■ **REQUIREMENT**
Every line with "Linux" in it should be copied from the data.

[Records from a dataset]
#####

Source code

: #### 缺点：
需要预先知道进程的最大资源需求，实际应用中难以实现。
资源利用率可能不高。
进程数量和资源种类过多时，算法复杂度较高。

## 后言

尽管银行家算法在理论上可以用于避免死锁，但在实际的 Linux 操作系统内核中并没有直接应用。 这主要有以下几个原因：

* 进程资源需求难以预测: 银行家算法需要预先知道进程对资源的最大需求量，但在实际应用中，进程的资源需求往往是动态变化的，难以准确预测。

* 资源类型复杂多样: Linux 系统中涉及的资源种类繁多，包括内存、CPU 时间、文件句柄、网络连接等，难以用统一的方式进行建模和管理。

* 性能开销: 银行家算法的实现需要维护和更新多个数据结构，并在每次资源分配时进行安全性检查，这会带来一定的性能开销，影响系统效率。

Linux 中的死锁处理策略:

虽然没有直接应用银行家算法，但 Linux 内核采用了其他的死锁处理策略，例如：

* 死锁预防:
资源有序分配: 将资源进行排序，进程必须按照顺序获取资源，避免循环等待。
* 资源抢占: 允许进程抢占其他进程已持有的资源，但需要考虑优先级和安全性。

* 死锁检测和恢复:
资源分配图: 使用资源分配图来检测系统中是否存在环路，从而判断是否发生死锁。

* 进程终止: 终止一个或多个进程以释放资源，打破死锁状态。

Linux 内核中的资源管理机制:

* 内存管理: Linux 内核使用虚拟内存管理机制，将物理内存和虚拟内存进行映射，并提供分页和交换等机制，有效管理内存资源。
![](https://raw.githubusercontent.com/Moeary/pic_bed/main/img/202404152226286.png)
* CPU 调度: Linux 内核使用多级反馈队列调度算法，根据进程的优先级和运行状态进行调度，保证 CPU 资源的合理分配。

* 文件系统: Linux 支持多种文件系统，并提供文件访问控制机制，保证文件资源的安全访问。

#####

■ **YOUR SOLUTION**
尽管银行家算法在理论上可以用于避免死锁，但在实际的 Linux 操作系统内核中并没有直接应用。 这主要有以下几个原因：
* 资源类型复杂多样: Linux 系统中涉及的资源种类繁多，包括内存、CPU 时间、文件句柄、网络连接等，难以用统一的方式进行建模和管理。
Linux 中的死锁处理策略:
虽然没有直接应用银行家算法，但 Linux 内核采用了其他的死锁处理策略，例如：
Linux 内核中的资源管理机制:
* 内存管理: Linux 内核使用虚拟内存管理机制，将物理内存和虚拟内存进行映射，并提供分页和交换等机制，有效管理内存资源。
* CPU 调度: Linux 内核使用多级反馈队列调度算法，根据进程的优先级和运行状态进行调度，保证 CPU 资源的合理分配。
* 文件系统: Linux 支持多种文件系统，并提供文件访问控制机制，保证文件资源的安全访问。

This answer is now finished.